Your tasks:
A - Quote the aquarium plant thread word for word, starting with "Limnophila sessiliflora." and going on through "low is low!".
B - For each statement, say yes or no according to the aquarium plant thread, and quote the words of the thread that decide it: (i) Darren is running two fluorescent lights totaling 40 watts. (ii) Robert Hudson says that Barclaya is a crypt. (iii) Hawkeye had swords with leaves over 20 inches in a 55-gallon moderate light tank.

# After an atractive low light background plant



## duzzy (Feb 9, 2008)

Hi there,

I need some help, I am after an attractive tall, low light background plant. Any suggestions? great colors would be great and are tiger lily's low light?

Regards Darren


----------



## macclellan (Feb 28, 2007)

Tiger lilies aren't really a background plant.

For a tall, low light background plant, you can't beat Cryptocoryne spiralis, retrospiralis, and (for larger tanks) balansae.


----------



## duzzy (Feb 9, 2008)

Thanks Mac, yeah I knew the lilys were not for background


----------



## trilinearmipmap (Mar 8, 2005)

Limnophila sessiliflora.


----------



## Robert Hudson (Feb 5, 2004)

About the only thing with color that is big and tolerant of lower light levels is some sword plants. It depends on how low is low!


----------



## duzzy (Feb 9, 2008)

Hi there, 

I am running 2 fluros so 40 wats

Regards Darren


----------



## Tex Gal (Nov 1, 2007)

How about Barclaya longifolia red? It's a crypt so it should be low light.


----------



## davemonkey (Mar 29, 2008)

My Val's have proved to be good low-light background. But there "attractive"ness is debateable. I like them. 

Also, like Robert mentioned, swords are good and there are colorful varieties out there (Ozelot, Red Rubin, ...).

Hygro. difformis is good, but in low-light it's slower to grow. Anacharis will work well, but it's not very appealing. I also found a local Potamogeton that has shown to do okay in low light. I'm doing a trial with it right now to see how it looks/performs submersed.
http://www.aquaticplantcentral.com/...sions/52194-experience-american-pondweed.html

(I have a feeling it will turn out to only be good for mid-ground, though.)


----------



## Hawkeye (Aug 20, 2004)

I agree with Robert on the swords I've had swords in a 55gal moderate light tank with over 20 inch leaves. I also had Crypts growing all most to surface. I think the sword was a red rubin and the Crypt was a Cyrptocoryne beckettii.

Hawk


----------



## Robert Hudson (Feb 5, 2004)

> How about Barclaya longifolia red? It's a crypt so it should be low light.


No, Barclaya is not a cryp, Barclaya is Barclaya!

Hawkeye! Somebody was just asking me not too long ago if I had heard from you lately! Its been at least a year! Are you back?


----------



## LetDiceFly (May 30, 2008)

I don't have much light and I have willow hygro that grows like a weed. And I started with a half dead cutting.


----------



## maknwar (Feb 28, 2008)

LetDiceFly said:


> I don't have much light and I have willow hygro that grows like a weed. And I started with a half dead cutting.


I grow hygro sunset in low light, and its quite beautiful.


----------



## Tex Gal (Nov 1, 2007)

Robert Hudson said:


> No, Barclaya is not a cryp, Barclaya is Barclaya!
> 
> Hawkeye! Somebody was just asking me not too long ago if I had heard from you lately! Its been at least a year! Are you back?


Thanks Robert! I thought it was in the crypt family, although now that I think about it, it does come from a bulb....  Waiting for my barclaya to get big...... :mrgreen:


----------



## duzzy (Feb 9, 2008)

I love the look of Limnophila sessiliflora and Hygrophila polysperma, I am trying to organise a metal halide setup but need patience but for now need some low light stuff.

Thanks all

Regards Darren


----------

Dataset excerpts:
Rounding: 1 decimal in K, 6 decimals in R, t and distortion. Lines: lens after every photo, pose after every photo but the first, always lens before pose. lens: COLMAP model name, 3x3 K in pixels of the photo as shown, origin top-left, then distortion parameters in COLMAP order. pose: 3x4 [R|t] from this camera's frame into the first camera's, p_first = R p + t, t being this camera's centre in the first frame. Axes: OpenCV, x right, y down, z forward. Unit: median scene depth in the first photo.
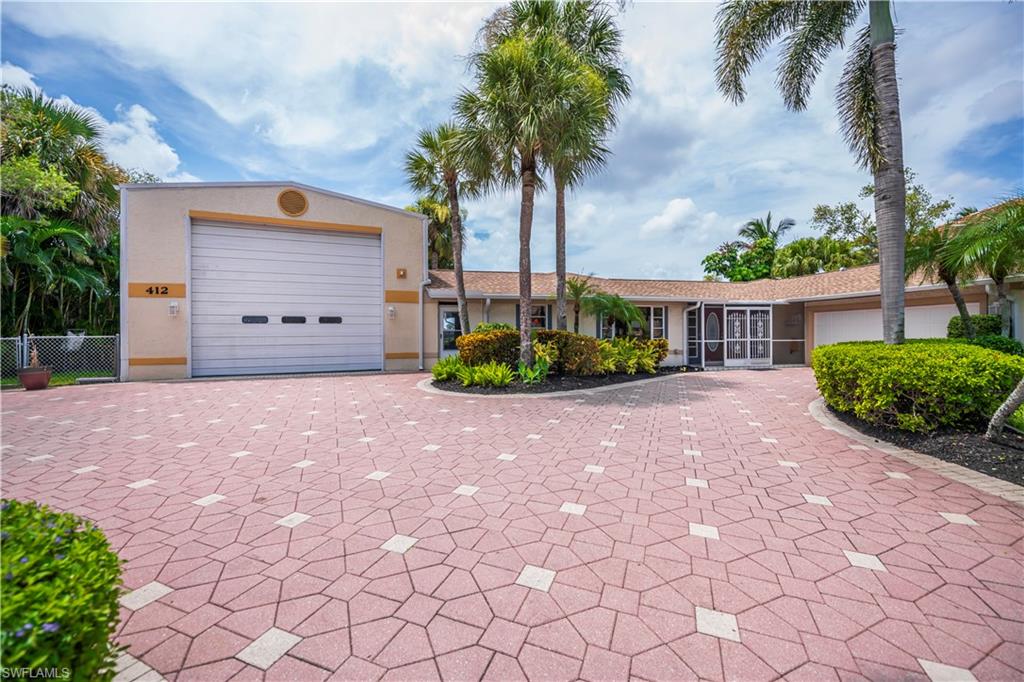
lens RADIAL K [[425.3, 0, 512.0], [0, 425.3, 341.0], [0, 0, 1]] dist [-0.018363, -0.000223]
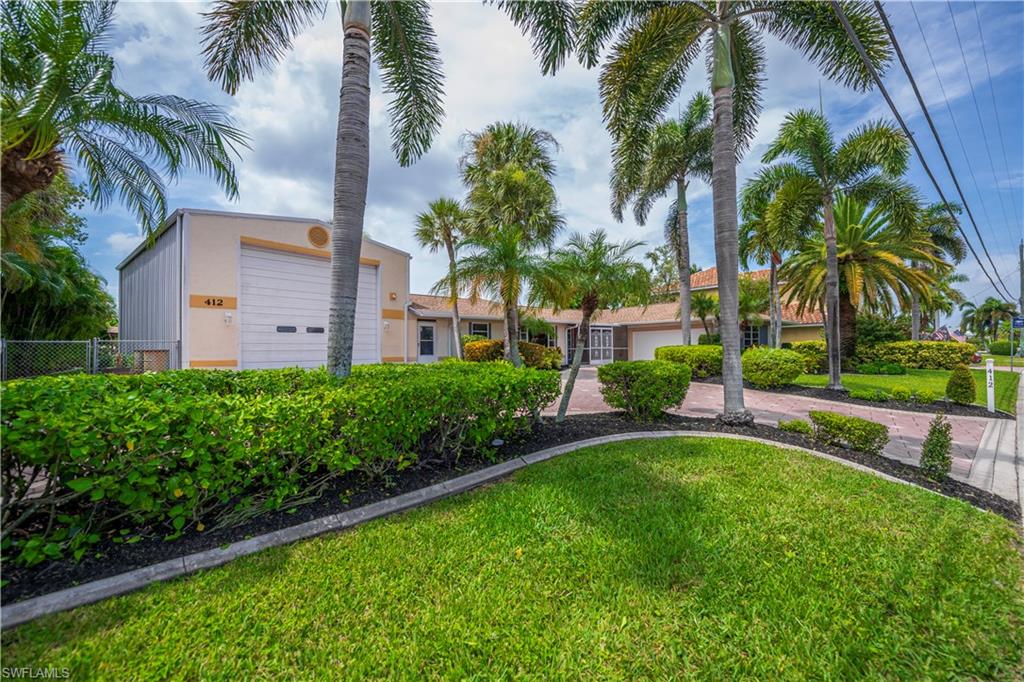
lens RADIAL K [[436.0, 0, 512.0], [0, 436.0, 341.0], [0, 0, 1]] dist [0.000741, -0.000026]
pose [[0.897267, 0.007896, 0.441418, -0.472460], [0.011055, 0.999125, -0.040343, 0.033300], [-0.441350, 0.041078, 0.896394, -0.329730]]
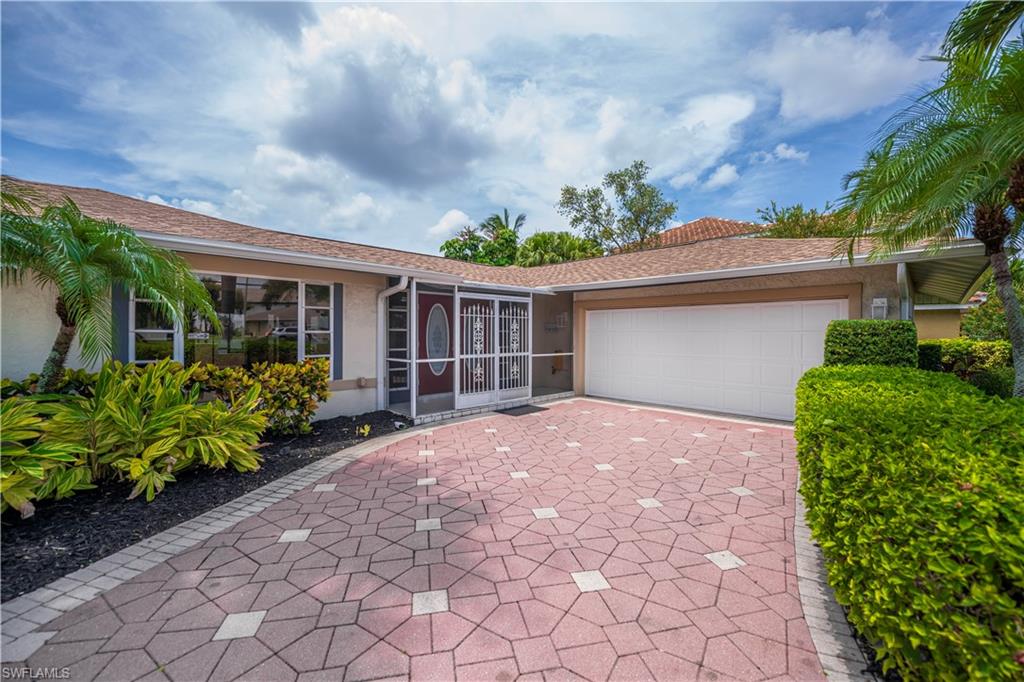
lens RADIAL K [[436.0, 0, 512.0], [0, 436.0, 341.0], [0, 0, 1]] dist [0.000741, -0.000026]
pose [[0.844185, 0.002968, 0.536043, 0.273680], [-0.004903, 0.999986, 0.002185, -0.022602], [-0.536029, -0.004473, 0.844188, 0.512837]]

==

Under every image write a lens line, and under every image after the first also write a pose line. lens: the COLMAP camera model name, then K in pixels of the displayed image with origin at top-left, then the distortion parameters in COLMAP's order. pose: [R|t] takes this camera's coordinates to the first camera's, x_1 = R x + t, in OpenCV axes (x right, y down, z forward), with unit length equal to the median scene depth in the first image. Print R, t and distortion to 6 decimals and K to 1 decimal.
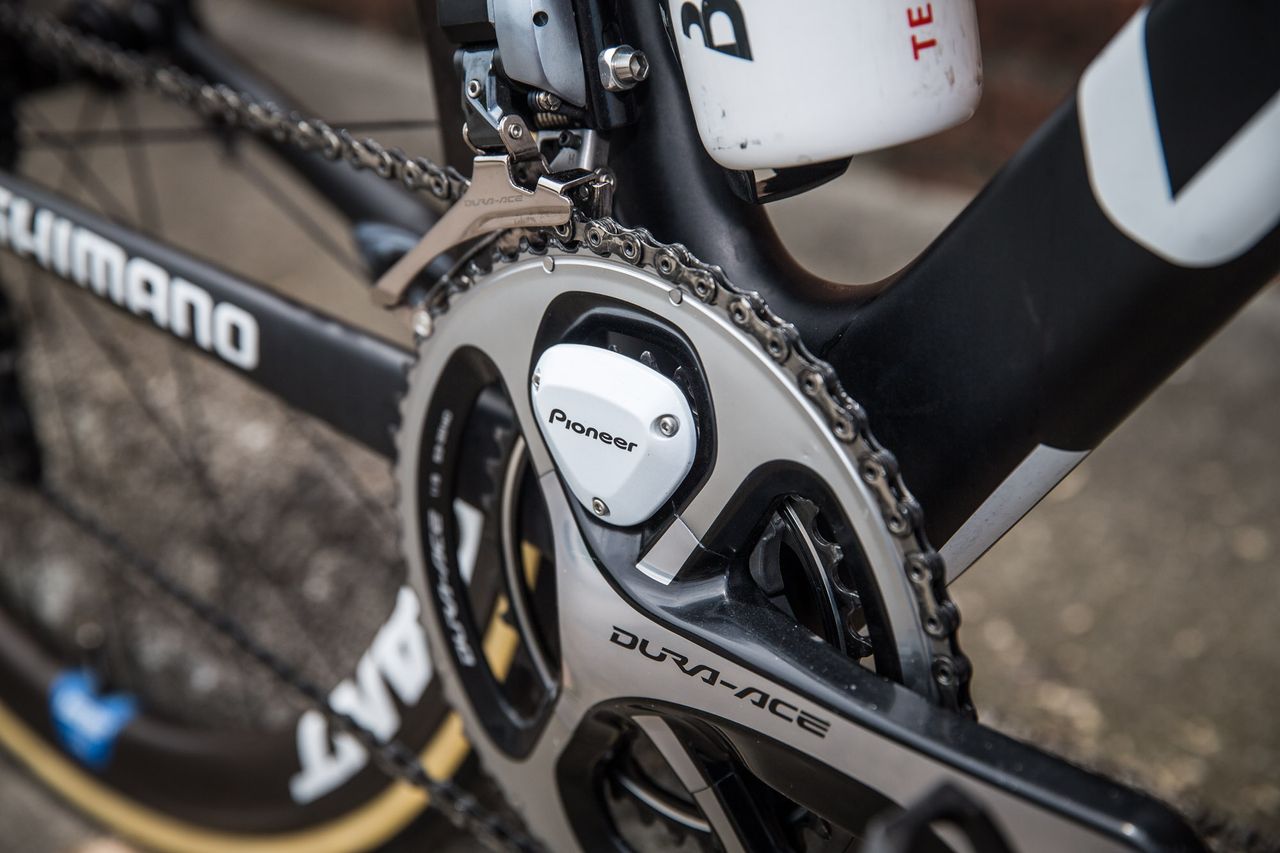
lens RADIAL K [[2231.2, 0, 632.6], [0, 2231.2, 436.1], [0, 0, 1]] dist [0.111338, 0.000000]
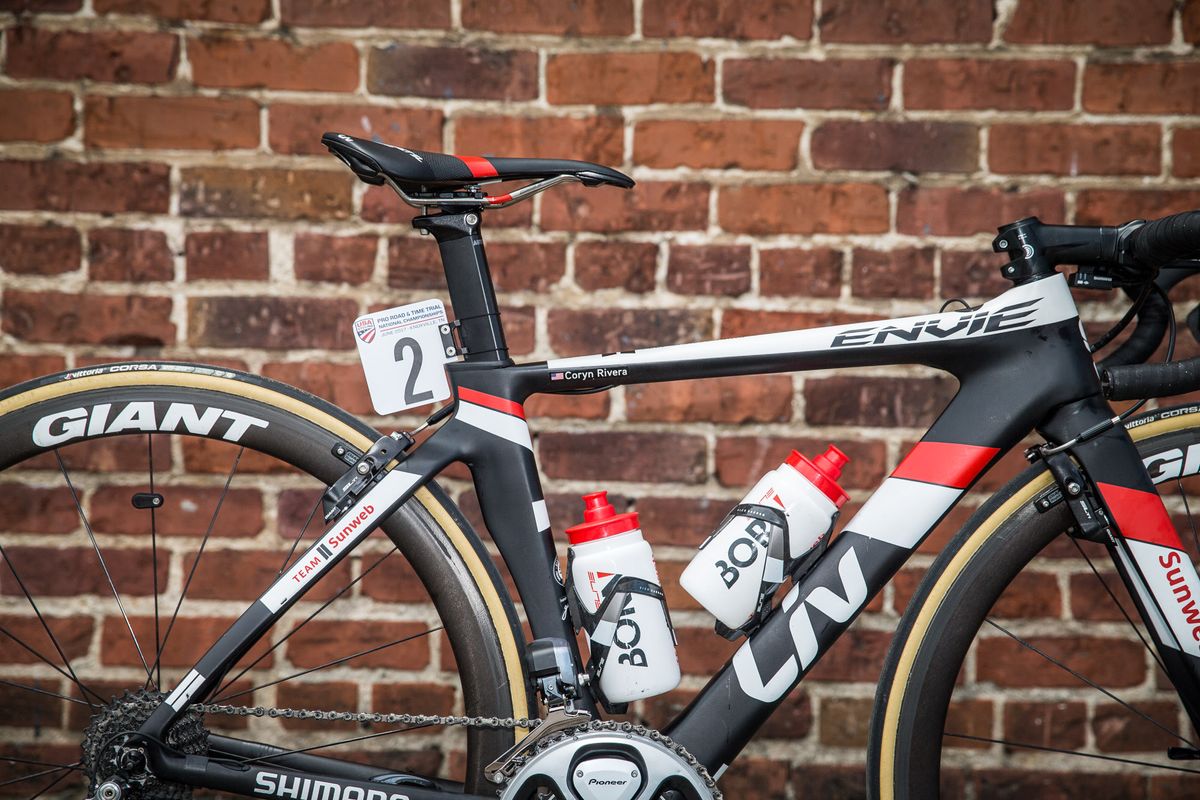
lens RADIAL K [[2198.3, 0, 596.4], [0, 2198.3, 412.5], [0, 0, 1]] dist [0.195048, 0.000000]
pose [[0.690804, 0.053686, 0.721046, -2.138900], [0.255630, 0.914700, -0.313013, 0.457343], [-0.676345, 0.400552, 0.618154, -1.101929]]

Responses in order:
A -
Limnophila sessiliflora.


----------



## Robert Hudson (Feb 5, 2004)

About the only thing with color that is big and tolerant of lower light levels is some sword plants. It depends on how low is low!

B -
(i) Yes: "I am running 2 fluros so 40 wats"
(ii) No: "No, Barclaya is not a cryp, Barclaya is Barclaya!"
(iii) Yes: "I've had swords in a 55gal moderate light tank with over 20 inch leaves"